Transcribe all records below exactly, without images.

Dataset items
----

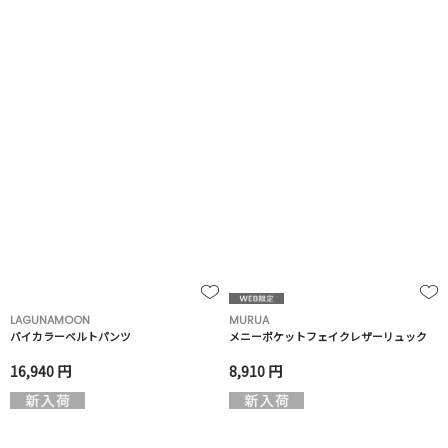
LAGUNAMOON
MURUA
バイカラーベルトパンツ
メニーポケットフェイクレザーリュック
16,940 円
8,910 円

----

ANSWER FOR THE TASK:
LAGUNAMOON
MURUA
バイカラーベルトパンツ
メニーポケットフェイクレザーリュック
16,940 円
8,910 円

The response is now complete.